Jesus - A Man Of Sorrows

W. Terry Varner
November 27, 2016

The description of Jesus “a man of sorrows” comes from the gospel prophet, Isaiah. He wrote, “He is despised and rejected of men; a man of sorrows, and acquainted with grief” (Isa. 53:3a, emp. added). The New Testament notes this idea of Jesus’s agony/suffering in Gethsemane. “And He took Peter and James and John, and began to be greatly distressed and troubled. And He said to them, ‘My soul is very, sorrowful, even to deaths Remain here and watch’” (Mark 14:33-34, emp. added).

Our Lord entered the garden of Gethsemane to pray and to suffer. As the prophecy of Isaiah 53a foretold, He would know suffering intimately and deeply. He would be “a man of sorrows” and “acquainted with grief.” When we study the scene of Gethsemane, no prophecy could be clearer. He was fully God, but God cannot and does not suffer. He was fully man and in the garden of Gethsemane. His humanity experienced real, deep human agony and suffering. Stop, think, and visualize the cross of Calvary. It sends you reeling. This was Jesus in the garden of Gethsemane.

The text teaches that Jesus suffered mentally in private but that He wanted company. He appealed to His three closest disciples—Peter, James, and John—to enter deeper into the garden with Him. He needed their support. Leaving them, He went even deeper into the garden. They were to remain near in watch and prayer. He knew that soon He would have no human support. In redeeming man, He could have no helper. He must do it alone. “God shows His love for us in that while we were yet sinners, Christ died for us” (Rom. 5:8). “In Him we have redemption through His blood, the forgiveness of our trespasses, according to the riches of His grace” (Eph. 1:7).

Our Lord’s mental anguish/suffering in Gethsemane was intense. He prayed to the Father three times (cf. Matt. 26:39, 42, 44). One writer states that He prayed so fervently that “His sweat was as it were great drops of blood falling down to the ground” (Luke 22:44). This was indeed intense mental anguish/suffering. Our mental anguish/suffering is often the result of sin or foolish thinking or living. Not so with Jesus. He was “holy, harmless, undefiled, and separate from sinners” (Heb. 7:26). His pain and suffering came not from exaggerated or misplaced fears. He had perfect trust in the Father. His sufferings were real and agonizing, but on the other hand they were wonderful indeed!

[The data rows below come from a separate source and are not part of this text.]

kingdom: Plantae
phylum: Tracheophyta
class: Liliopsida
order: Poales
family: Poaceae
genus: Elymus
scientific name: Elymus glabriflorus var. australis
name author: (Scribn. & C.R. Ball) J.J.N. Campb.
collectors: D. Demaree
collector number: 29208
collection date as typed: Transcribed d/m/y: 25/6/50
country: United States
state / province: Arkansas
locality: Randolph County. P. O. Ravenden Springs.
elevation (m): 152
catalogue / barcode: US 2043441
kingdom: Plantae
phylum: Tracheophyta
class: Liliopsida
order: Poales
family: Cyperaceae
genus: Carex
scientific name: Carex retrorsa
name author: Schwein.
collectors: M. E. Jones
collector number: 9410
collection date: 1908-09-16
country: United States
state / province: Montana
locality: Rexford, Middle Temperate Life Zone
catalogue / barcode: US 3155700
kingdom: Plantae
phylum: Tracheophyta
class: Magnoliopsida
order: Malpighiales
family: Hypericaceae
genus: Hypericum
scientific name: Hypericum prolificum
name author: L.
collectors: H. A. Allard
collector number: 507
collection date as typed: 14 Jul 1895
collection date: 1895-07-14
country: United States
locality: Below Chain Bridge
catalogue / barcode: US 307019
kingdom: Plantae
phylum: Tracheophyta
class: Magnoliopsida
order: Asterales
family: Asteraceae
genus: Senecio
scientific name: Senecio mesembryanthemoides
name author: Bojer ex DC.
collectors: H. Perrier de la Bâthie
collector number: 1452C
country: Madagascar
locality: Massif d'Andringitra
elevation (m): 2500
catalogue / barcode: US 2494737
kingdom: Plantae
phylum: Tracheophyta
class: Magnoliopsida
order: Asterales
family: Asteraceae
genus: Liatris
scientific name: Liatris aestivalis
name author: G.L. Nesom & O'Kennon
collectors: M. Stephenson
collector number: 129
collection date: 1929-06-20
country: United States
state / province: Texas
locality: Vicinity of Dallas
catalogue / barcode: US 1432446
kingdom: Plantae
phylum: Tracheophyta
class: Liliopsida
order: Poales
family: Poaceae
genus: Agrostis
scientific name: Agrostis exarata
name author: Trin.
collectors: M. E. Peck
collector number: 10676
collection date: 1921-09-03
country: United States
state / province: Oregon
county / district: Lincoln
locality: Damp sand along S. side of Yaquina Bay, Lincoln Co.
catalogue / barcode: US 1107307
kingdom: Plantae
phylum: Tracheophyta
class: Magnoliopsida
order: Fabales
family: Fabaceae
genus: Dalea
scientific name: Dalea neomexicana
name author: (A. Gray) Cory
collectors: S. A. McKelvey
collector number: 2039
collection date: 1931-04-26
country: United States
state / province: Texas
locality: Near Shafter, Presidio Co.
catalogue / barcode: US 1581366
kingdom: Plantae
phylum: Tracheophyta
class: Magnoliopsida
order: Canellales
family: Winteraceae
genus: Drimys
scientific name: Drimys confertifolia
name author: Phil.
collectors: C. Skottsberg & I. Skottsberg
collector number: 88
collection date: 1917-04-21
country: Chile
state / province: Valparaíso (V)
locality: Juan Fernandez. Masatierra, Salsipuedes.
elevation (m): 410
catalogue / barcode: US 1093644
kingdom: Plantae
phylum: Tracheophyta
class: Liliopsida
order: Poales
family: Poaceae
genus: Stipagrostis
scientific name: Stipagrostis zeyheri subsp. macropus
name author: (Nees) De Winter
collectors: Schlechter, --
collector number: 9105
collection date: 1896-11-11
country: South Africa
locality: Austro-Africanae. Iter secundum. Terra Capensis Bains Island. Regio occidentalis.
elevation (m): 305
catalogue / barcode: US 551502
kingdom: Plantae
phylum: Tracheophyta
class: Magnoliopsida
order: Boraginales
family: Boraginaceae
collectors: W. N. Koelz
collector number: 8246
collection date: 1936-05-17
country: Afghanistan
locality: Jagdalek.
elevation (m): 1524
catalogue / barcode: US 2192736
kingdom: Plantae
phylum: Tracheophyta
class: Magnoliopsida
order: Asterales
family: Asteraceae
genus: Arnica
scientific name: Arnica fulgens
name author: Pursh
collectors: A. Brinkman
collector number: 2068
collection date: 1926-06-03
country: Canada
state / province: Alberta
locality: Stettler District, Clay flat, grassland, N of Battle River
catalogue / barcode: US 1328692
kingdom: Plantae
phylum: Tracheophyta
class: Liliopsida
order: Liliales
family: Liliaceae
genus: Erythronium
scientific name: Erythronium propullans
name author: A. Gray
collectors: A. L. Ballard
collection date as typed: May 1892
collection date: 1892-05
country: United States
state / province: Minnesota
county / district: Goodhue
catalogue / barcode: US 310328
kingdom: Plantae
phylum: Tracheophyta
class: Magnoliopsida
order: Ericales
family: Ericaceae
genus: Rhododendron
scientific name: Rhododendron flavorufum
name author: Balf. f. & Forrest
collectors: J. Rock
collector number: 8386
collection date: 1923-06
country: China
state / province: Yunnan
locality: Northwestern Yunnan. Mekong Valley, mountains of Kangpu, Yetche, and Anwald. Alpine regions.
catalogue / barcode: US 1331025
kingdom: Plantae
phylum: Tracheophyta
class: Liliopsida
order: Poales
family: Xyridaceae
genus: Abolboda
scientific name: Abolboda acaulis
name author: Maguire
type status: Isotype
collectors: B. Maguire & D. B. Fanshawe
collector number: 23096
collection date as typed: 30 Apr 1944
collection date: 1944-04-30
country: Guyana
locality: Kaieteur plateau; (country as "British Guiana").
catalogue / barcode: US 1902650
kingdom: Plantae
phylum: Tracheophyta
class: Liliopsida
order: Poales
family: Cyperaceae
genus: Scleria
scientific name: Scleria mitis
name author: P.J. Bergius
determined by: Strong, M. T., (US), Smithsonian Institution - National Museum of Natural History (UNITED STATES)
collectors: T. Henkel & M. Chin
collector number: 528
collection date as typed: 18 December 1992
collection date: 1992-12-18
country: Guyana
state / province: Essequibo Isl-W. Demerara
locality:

When we reason along these lines, we have to observe that above all, Jesus’s anguish/suffering was for our redemption. The Perfect Sufferer was the spotless Lamb who was the fit and right “offering for sin” (Isa. 53:10). He came to save our souls from sorrow and its source—our sin (cf. Luke 19:10; Heb. 2:14-15).

The Supreme Sufferer is the One we are privileged to proclaim around the Lord’s Table each Lord’s Day and of Whom preachers are to proclaim from the pulpit, “For I determined not to know any thing among you, save Jesus Christ, and Him crucified” (1 Cor. 2:2). What an honor. He is the Great Physician for the world of miserable sinners. Let us Keep in constant contact with the Suffering Servant of Gethsemane and Calvary’s cross. This will change our life and make us an influence for good on others.